Speaking at the 2nd National Export Development Strategy Formulation workshop in Ada, CEO of GEPA, Afua Asabea Asare, explained that the purpose for this new strategy is to, among other things, complement government’s industrialization agenda.
“Government’s commitment to expanding and transforming Ghana’s export economy is also clear. It is for this reason that the trade minister requested for the review of the National Export Strategy, which had expired, to include Government’s industrialization agenda,” she noted.
With this new strategy, GEPA has set “an ambitious export revenue target that must reflect what Ghanaians yearn for in order to make the Ghanaian economy truly export-led.”
Trade Minister, Alan Kyeremanteng, listed some areas the strategy will cover. These include export finance, technology and innovation, exchange rate, value addition, product quality and packaging, selection of competitive products to be developed and promoted, market access, capacity building, export trade facilities, international standards and regulations as well as export value chain development.

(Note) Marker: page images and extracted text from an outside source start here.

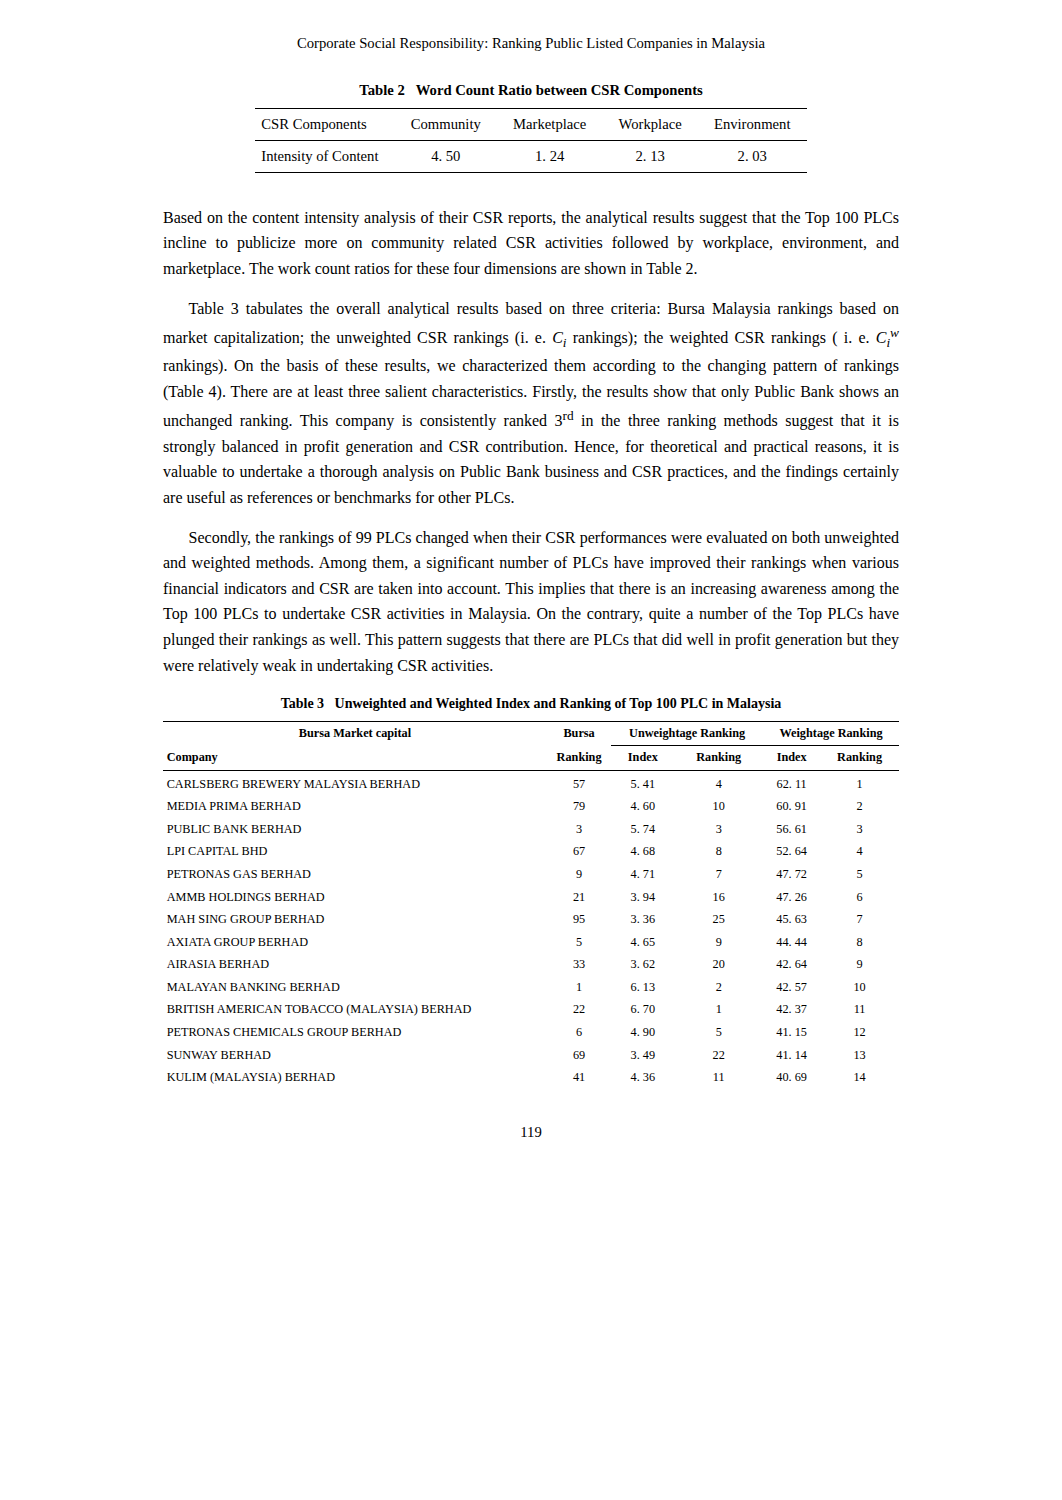Corporate Social Responsibility: Ranking Public Listed Companies in Malaysia
Table 2 Word Count Ratio between CSR Components
| CSR Components | Community | Marketplace | Workplace | Environment |
| --- | --- | --- | --- | --- |
| Intensity of Content | 4. 50 | 1. 24 | 2. 13 | 2. 03 |
Based on the content intensity analysis of their CSR reports, the analytical results suggest that the Top 100 PLCs incline to publicize more on community related CSR activities followed by workplace, environment, and marketplace. The work count ratios for these four dimensions are shown in Table 2.
Table 3 tabulates the overall analytical results based on three criteria: Bursa Malaysia rankings based on market capitalization; the unweighted CSR rankings (i. e. Ci rankings); the weighted CSR rankings ( i. e. Ciw rankings). On the basis of these results, we characterized them according to the changing pattern of rankings (Table 4). There are at least three salient characteristics. Firstly, the results show that only Public Bank shows an unchanged ranking. This company is consistently ranked 3rd in the three ranking methods suggest that it is strongly balanced in profit generation and CSR contribution. Hence, for theoretical and practical reasons, it is valuable to undertake a thorough analysis on Public Bank business and CSR practices, and the findings certainly are useful as references or benchmarks for other PLCs.
Secondly, the rankings of 99 PLCs changed when their CSR performances were evaluated on both unweighted and weighted methods. Among them, a significant number of PLCs have improved their rankings when various financial indicators and CSR are taken into account. This implies that there is an increasing awareness among the Top 100 PLCs to undertake CSR activities in Malaysia. On the contrary, quite a number of the Top PLCs have plunged their rankings as well. This pattern suggests that there are PLCs that did well in profit generation but they were relatively weak in undertaking CSR activities.
Table 3 Unweighted and Weighted Index and Ranking of Top 100 PLC in Malaysia
| Bursa Market capital | Bursa | Unweightage Ranking | Weightage Ranking |
| --- | --- | --- | --- |
| Company | Ranking | Index | Ranking | Index | Ranking |
| CARLSBERG BREWERY MALAYSIA BERHAD | 57 | 5. 41 | 4 | 62. 11 | 1 |
| MEDIA PRIMA BERHAD | 79 | 4. 60 | 10 | 60. 91 | 2 |
| PUBLIC BANK BERHAD | 3 | 5. 74 | 3 | 56. 61 | 3 |
| LPI CAPITAL BHD | 67 | 4. 68 | 8 | 52. 64 | 4 |
| PETRONAS GAS BERHAD | 9 | 4. 71 | 7 | 47. 72 | 5 |
| AMMB HOLDINGS BERHAD | 21 | 3. 94 | 16 | 47. 26 | 6 |
| MAH SING GROUP BERHAD | 95 | 3. 36 | 25 | 45. 63 | 7 |
| AXIATA GROUP BERHAD | 5 | 4. 65 | 9 | 44. 44 | 8 |
| AIRASIA BERHAD | 33 | 3. 62 | 20 | 42. 64 | 9 |
| MALAYAN BANKING BERHAD | 1 | 6. 13 | 2 | 42. 57 | 10 |
| BRITISH AMERICAN TOBACCO (MALAYSIA) BERHAD | 22 | 6. 70 | 1 | 42. 37 | 11 |
| PETRONAS CHEMICALS GROUP BERHAD | 6 | 4. 90 | 5 | 41. 15 | 12 |
| SUNWAY BERHAD | 69 | 3. 49 | 22 | 41. 14 | 13 |
| KULIM (MALAYSIA) BERHAD | 41 | 4. 36 | 11 | 40. 69 | 14 |
119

According to Mr Kyeremanteng, “the strategy will prescribe measures which will enable Ghana leverage on and take advantage of the Free Trade Agreements such as the Africa Growth and Opportunity Act (AGOA) with USA and the Economic Partnership Agreement (EPA) with the European Union (EU) which ensures Ghana’s export products enter into these markets duty free and quota free as well.”

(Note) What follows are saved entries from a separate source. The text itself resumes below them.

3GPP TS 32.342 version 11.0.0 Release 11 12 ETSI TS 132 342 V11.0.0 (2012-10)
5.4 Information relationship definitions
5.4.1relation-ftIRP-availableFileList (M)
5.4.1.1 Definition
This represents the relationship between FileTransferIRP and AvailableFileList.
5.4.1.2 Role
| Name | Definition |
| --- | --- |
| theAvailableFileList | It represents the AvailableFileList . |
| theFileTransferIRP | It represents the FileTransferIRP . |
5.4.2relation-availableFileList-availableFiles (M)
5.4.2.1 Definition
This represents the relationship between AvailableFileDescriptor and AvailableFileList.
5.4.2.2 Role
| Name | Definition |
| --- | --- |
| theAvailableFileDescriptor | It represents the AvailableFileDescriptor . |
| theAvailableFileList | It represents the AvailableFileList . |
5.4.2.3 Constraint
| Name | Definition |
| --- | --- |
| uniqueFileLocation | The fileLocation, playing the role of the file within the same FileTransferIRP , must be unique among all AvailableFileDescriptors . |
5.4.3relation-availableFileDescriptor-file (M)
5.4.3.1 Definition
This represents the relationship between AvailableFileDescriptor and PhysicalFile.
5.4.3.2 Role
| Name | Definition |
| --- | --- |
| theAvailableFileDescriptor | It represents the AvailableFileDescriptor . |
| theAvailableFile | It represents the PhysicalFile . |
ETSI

Records from the Bank of Ghana show that Ghana’s total export increased from $10.61 billion dollars in 2016 to $14.86 billion dollars in 2018. The country imported $11.36 billion, $12.65 billion and $13.09 billion worth of goods and services from its trading partners in 2016, 2017 and 2018 respectively.
Ghana’s 2018 trade data, however, shows that the country recorded a trade surplus of $1.78 billion in 2018. This translated into 2.7 per cent of the country’s GDP for 2018.